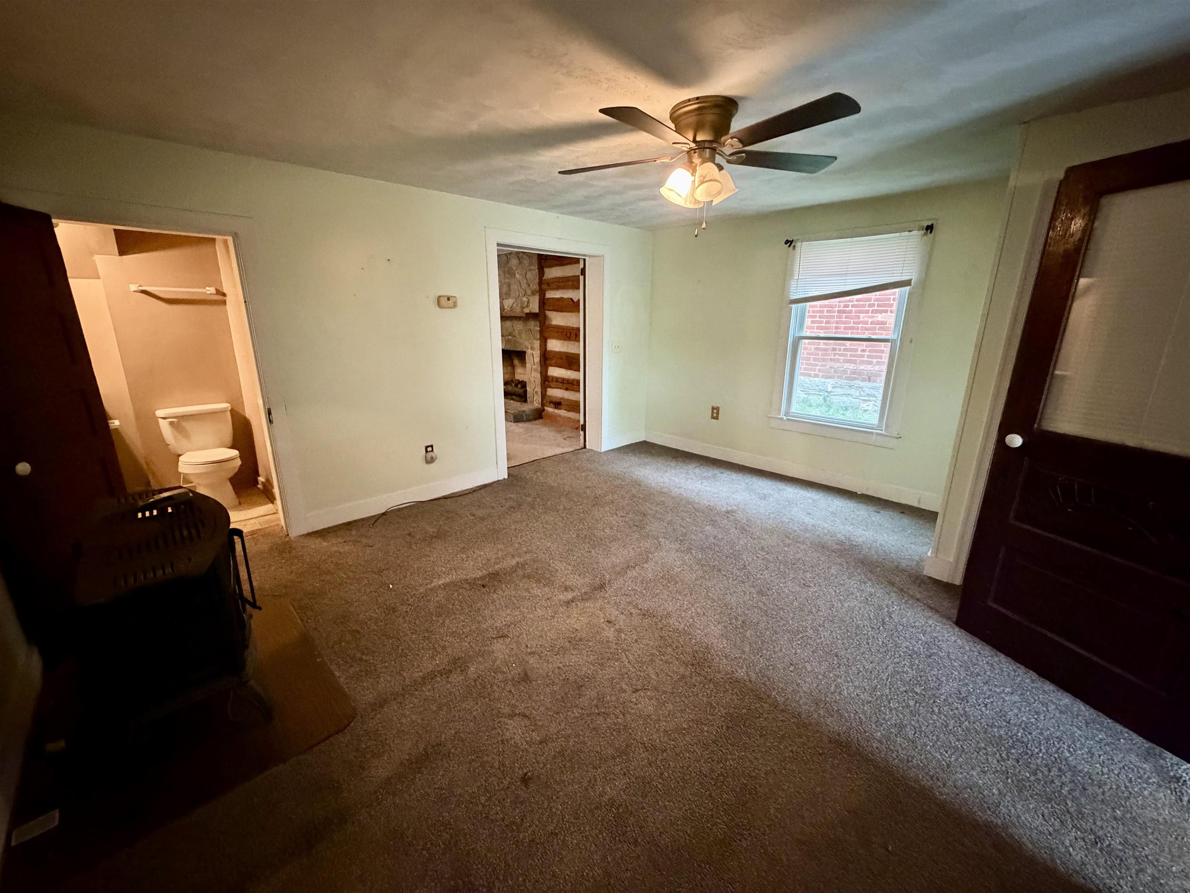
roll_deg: +0.9
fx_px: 481
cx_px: 595
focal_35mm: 14
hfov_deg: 102.1
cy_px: 446
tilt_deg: -15.2
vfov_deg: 85.7
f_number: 2.2
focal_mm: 2.22
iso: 1250
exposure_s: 1/40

What you will do: Copy out the data verbatim, with no pictures.

Task answer:
roll_deg: +0.9
fx_px: 481
cx_px: 595
focal_35mm: 14
hfov_deg: 102.1
cy_px: 446
tilt_deg: -15.2
vfov_deg: 85.7
f_number: 2.2
focal_mm: 2.22
iso: 1250
exposure_s: 1/40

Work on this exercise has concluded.